Your net worth statement shows what you own and what you owe. But it won’t tell you the complete analysis of your financial well-being.
The number by itself is much less important. It’s the change from year to year that you pay attention to. Your net worth will fluctuate from year to year but it is the overall trend that is important.
As you get older, if you manage your finances well, your net worth ought to increase in tandem. Your assets will grow while paying down your debts.
A negative net worth is not indicative of a disastrous financial life. It just means your debts are more than your assets.
However, if the trend continues, then this is something you should be concerned about. The objective is to strive to have a higher positive net worth over the long term.
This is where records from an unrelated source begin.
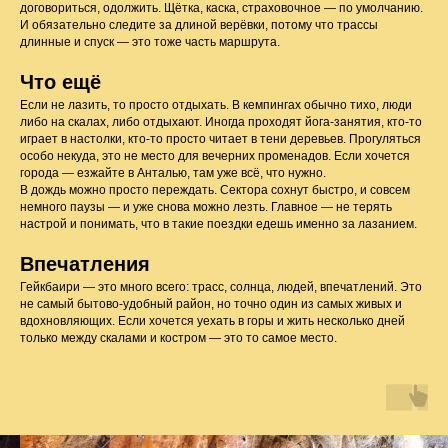
договориться, одолжить. Щётка, каска, страховочное — по умолчанию.
И обязательно следите за длиной верёвки, потому что трассы
длинные и спуск — это тоже часть маршрута.
Что ещё
Если не лазить, то просто отдыхать. В кемпингах обычно тихо, люди
либо на скалах, либо отдыхают. Иногда проходят йога-занятия, кто-то
играет в настолки, кто-то просто читает в тени деревьев. Прогуляться
особо некуда, это не место для вечерних променадов. Если хочется
города — езжайте в Анталью, там уже всё, что нужно.
В дождь можно просто переждать. Сектора сохнут быстро, и совсем
немного паузы — и уже снова можно лезть. Главное — не терять
настрой и понимать, что в такие поездки едешь именно за лазанием.
Впечатления
Гейкбаири — это много всего: трасс, солнца, людей, впечатлений. Это
не самый бытово-удобный район, но точно один из самых живых и
вдохновляющих. Если хочется уехать в горы и жить несколько дней
только между скалами и костром — это то самое место.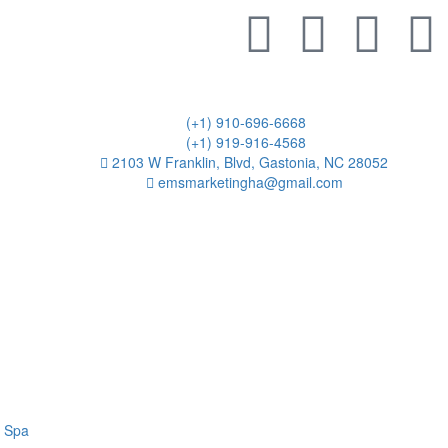
(+1) 910-696-6668
(+1) 919-916-4568
2103 W Franklin, Blvd, Gastonia, NC 28052
emsmarketingha@gmail.com
à Spa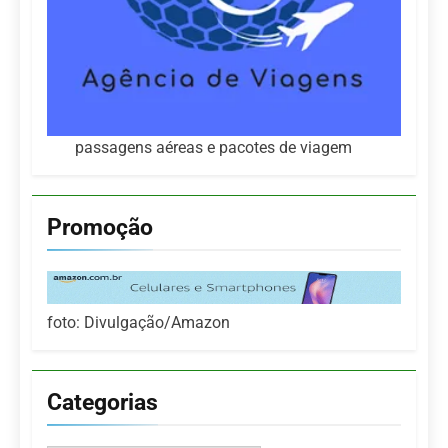
passagens aéreas e pacotes de viagem
Promoção
foto: Divulgação/Amazon
Categorias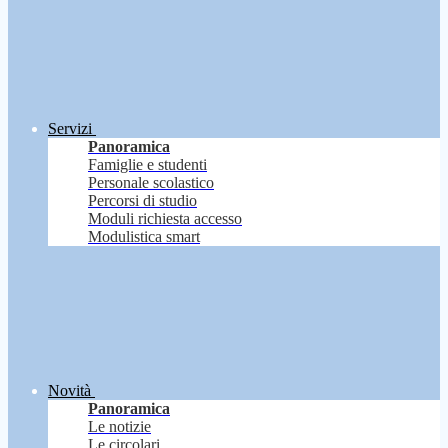
Servizi
Panoramica
Famiglie e studenti
Personale scolastico
Percorsi di studio
Moduli richiesta accesso
Modulistica smart
Novità
Panoramica
Le notizie
Le circolari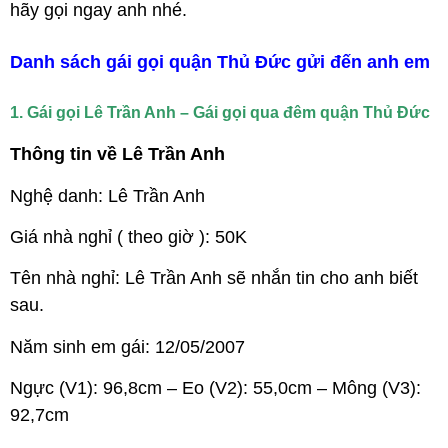
hãy gọi ngay anh nhé.
Danh sách gái gọi quận Thủ Đức gửi đến anh em
1. Gái gọi Lê Trần Anh – Gái gọi qua đêm quận Thủ Đức
Thông tin về Lê Trần Anh
Nghệ danh: Lê Trần Anh
Giá nhà nghỉ ( theo giờ ): 50K
Tên nhà nghỉ: Lê Trần Anh sẽ nhắn tin cho anh biết
sau.
Năm sinh em gái: 12/05/2007
Ngực (V1): 96,8cm – Eo (V2): 55,0cm – Mông (V3):
92,7cm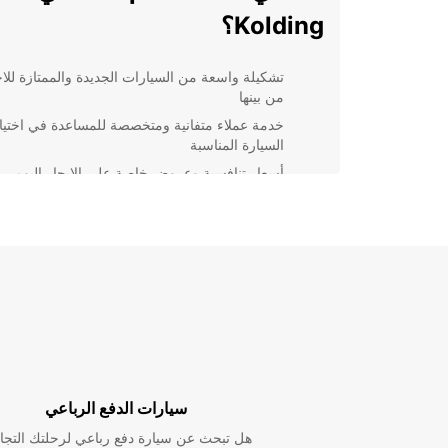
Kolding؟
تشكيلة واسعة من السيارات الجديدة والممتازة للاخ
من بينها
خدمة عملاء متفانية ومتخصصة للمساعدة في اختيا
السيارة المناسبة
أسعار تنافسية وعروض خاصة على الإيجار اليومي
والشهري
إمكانية التأجير عبر الإنترنت بسهولة وتوفير الوقت
والجهد
لماذا تختار Europcar في Kolding؟
تتميز شركة Europcar بالاعتمادية والجودة في خدمات ا
مما يجعلها الخيار الأمثل للعملاء الباحثين عن تجربة ممتازة
ومريحة. سواء كنت تبحث عن سيارة صغيرة للتنقل في الم
أو سيارة فاخرة لرحلة خاصة، فإن Europcar يغطي جمي
سيارات الدفع الرباعي
الاحتياجات بأسعار معقولة وخدمة استثنائية.
هل تبحث عن سيارة دفع رباعي لرحلتك التجا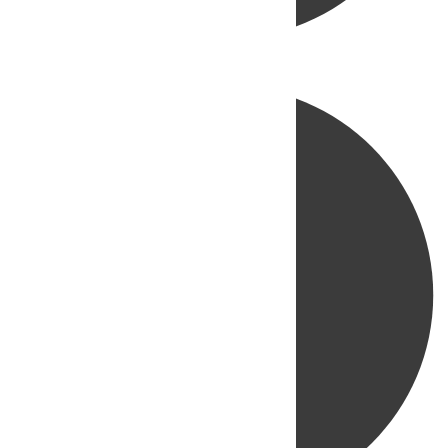
Directo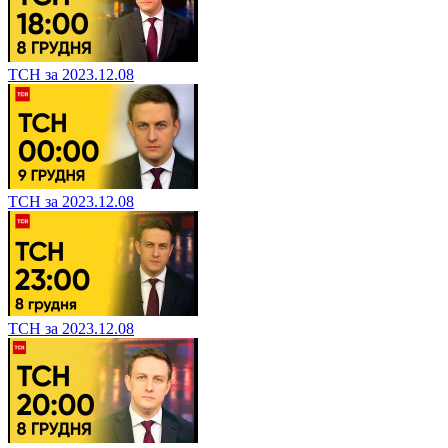
ТСН за 2023.12.08
ТСН за 2023.12.08
ТСН за 2023.12.08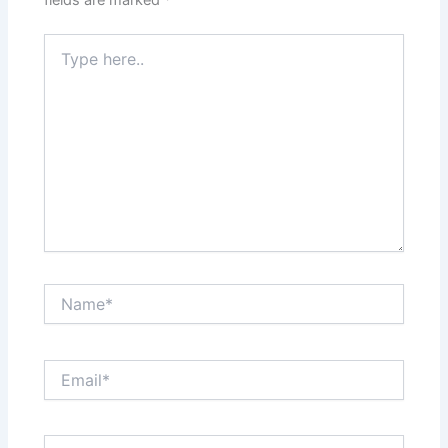
fields are marked
*
Type
here..
Name*
Email*
Website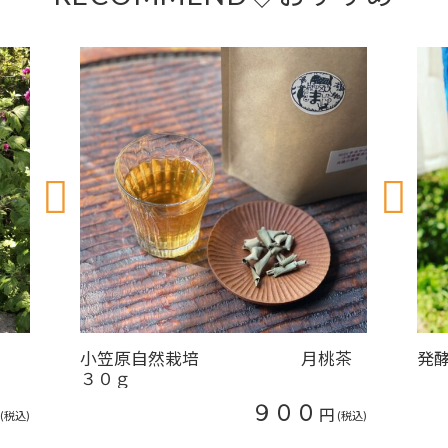
小笠原自然栽培 月桃茶
発
３０ｇ
９００
円
(税込)
(税込)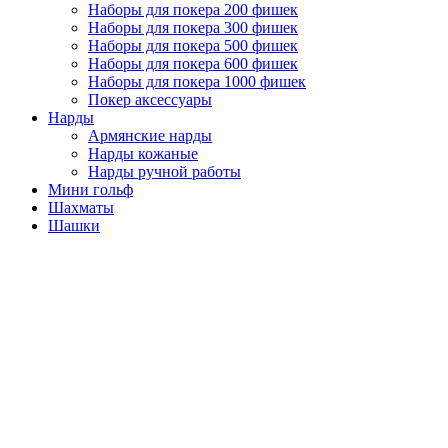
Наборы для покера 200 фишек
Наборы для покера 300 фишек
Наборы для покера 500 фишек
Наборы для покера 600 фишек
Наборы для покера 1000 фишек
Покер аксессуары
Нарды
Армянские нарды
Нарды кожаные
Нарды ручной работы
Мини гольф
Шахматы
Шашки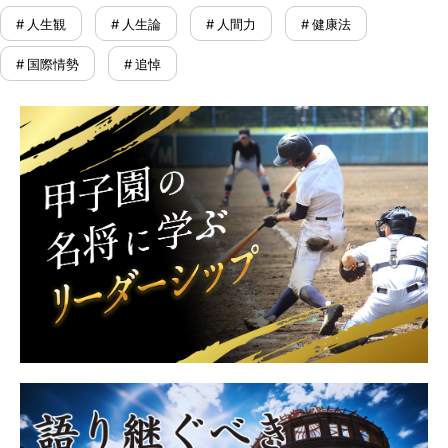
# 人生観
# 人生論
# 人間力
# 健康法
# 国際情勢
# 追悼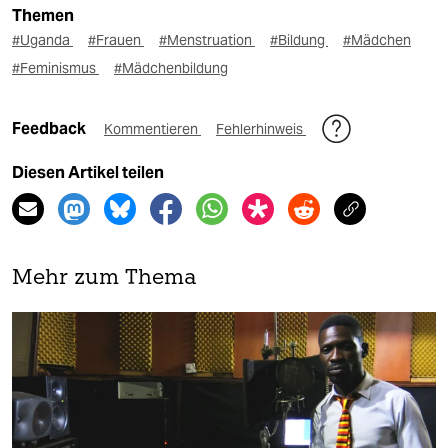
Themen
#Uganda
#Frauen
#Menstruation
#Bildung
#Mädchen
#Feminismus
#Mädchenbildung
Feedback
Kommentieren
Fehlerhinweis
Diesen Artikel teilen
Mehr zum Thema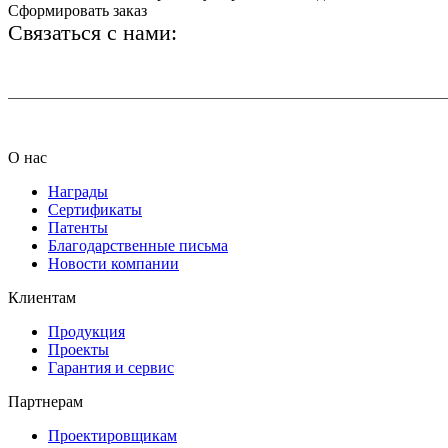
Сформировать заказ
Связаться с нами:
+7 (812) 425-66-22
О нас
Награды
Сертификаты
Патенты
Благодарственные письма
Новости компании
Клиентам
Продукция
Проекты
Гарантия и сервис
Партнерам
Проектировщикам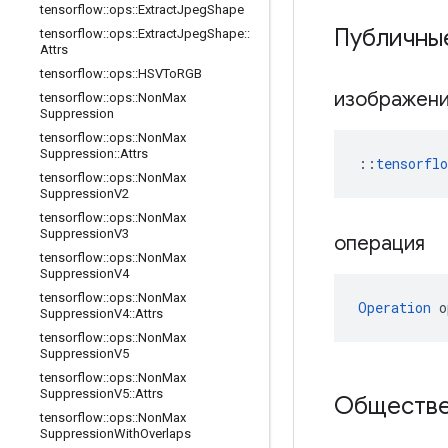
tensorflow
::
ops
::
Extract
Jpeg
Shape
Публичны
tensorflow
::
ops
::
Extract
Jpeg
Shape
::
Attrs
tensorflow
::
ops
::
HSVTo
RGB
изображен
tensorflow
::
ops
::
Non
Max
Suppression
tensorflow
::
ops
::
Non
Max
Suppression
::
Attrs
::
tensorfl
tensorflow
::
ops
::
Non
Max
Suppression
V2
tensorflow
::
ops
::
Non
Max
Suppression
V3
операция
tensorflow
::
ops
::
Non
Max
Suppression
V4
tensorflow
::
ops
::
Non
Max
Operation
 o
Suppression
V4
::
Attrs
tensorflow
::
ops
::
Non
Max
Suppression
V5
tensorflow
::
ops
::
Non
Max
Suppression
V5
::
Attrs
Обществе
tensorflow
::
ops
::
Non
Max
Suppression
With
Overlaps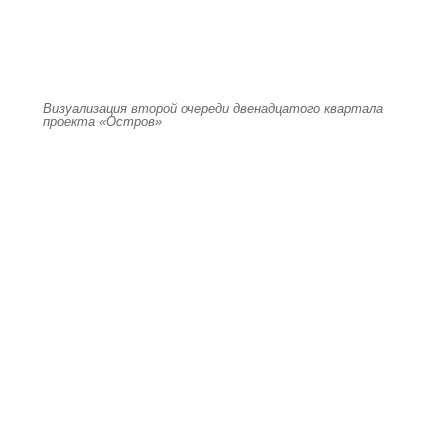
Визуализация второй очереди двенадцатого квартала
проекта «Остров»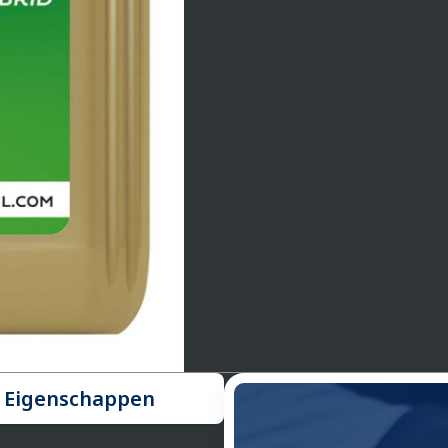
Eigenschappen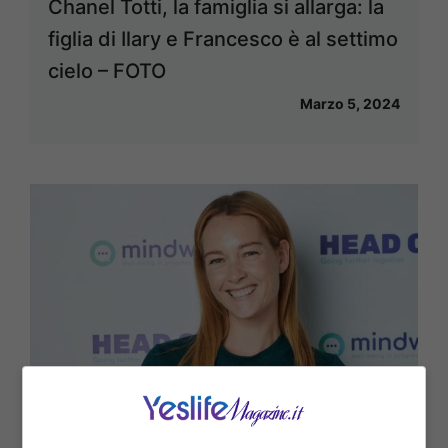
Chanel Totti, la famiglia si allarga: la
figlia di Ilary e Francesco è al settimo
cielo – FOTO
Marzo 5, 2024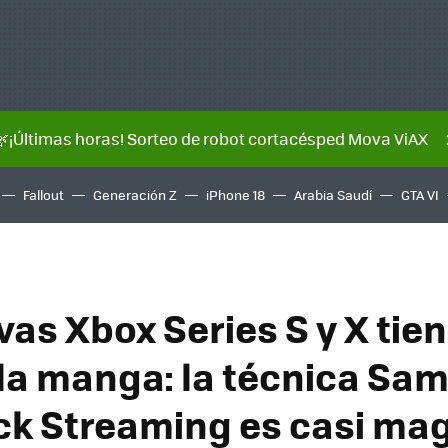
🌿¡Últimas horas! Sorteo de robot cortacésped Mova ViAX
Fallout
Generación Z
iPhone 18
Arabia Saudí
GTA VI
vas Xbox Series S y X tie
 la manga: la técnica Sam
k Streaming es casi mag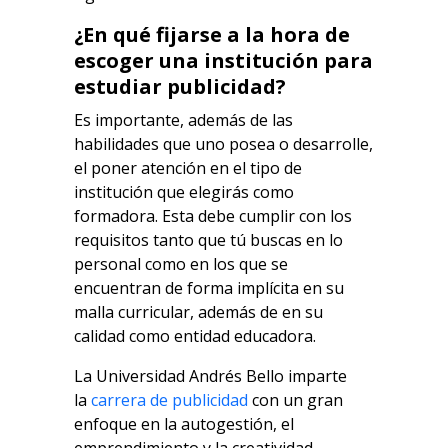
¿En qué fijarse a la hora de
escoger una institución para
estudiar publicidad?
Es importante, además de las
habilidades que uno posea o desarrolle,
el poner atención en el tipo de
institución que elegirás como
formadora. Esta debe cumplir con los
requisitos tanto que tú buscas en lo
personal como en los que se
encuentran de forma implícita en su
malla curricular, además de en su
calidad como entidad educadora.
La Universidad Andrés Bello imparte
la
carrera de publicidad
con un gran
enfoque en la autogestión, el
emprendimiento y la creatividad,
A good benchmark is to compare your current net worth with the amount you should have accumulated based on your income level and number of years working.
Q4: Why is it important to know your net worth?
Knowing your net worth is a great start to organising your finances, creating a budget, and prioritising paying off your debt. Your net worth helps you to:
• Know your current financial condition.
• Have a reference point for mapping the journey to your financial goals.
When you see the pattern of your finances in writing on your net worth reports, you will be compelled to face the truth of where you are financially.
Examining your net worth statements over time can aid you in determining the following:
• Where you are currently.
• How to get to where you want to be.
Q5: How to increase your net worth
Simple! Since net worth is all about assets less liabilities, you either increase your assets, reduce your liabilities or both.
Review your net worth statement and identify which assets and liabilities you can prioritise to take action on.
Increase your assets
You need to save and invest. For example, start out by trying to save RM100 a month if you have been struggling to save. And then work towards savings RM1,000 or more monthly.
You can also start an aggressive personal campaign to cut unnecessary expenditure.
This is a detailed thought out plan that may need time to get used to. You may be surprised that every single expense can be reduced from a minimal 1% to 20% or more.
Reduce your liabilities (and expenses)
Spend on needs, not wants: Your net worth statement can show you which expenses are on the high side. These are your priority areas where reductions are a must to get back on track.
The best way is to separate the needs and the wants – evaluate whether the wants can be totally taken out or drastically reduced. Consider replacing costs that are needs with better value alternatives.
Reduce your debt: Develop a plan for paying down debt before even investing. It does not make sense to put extra money into an investment earning, say 6% per annum, when your credit card is charging you 12-15% per annum. Instead, use available funds to pay off the credit card debt.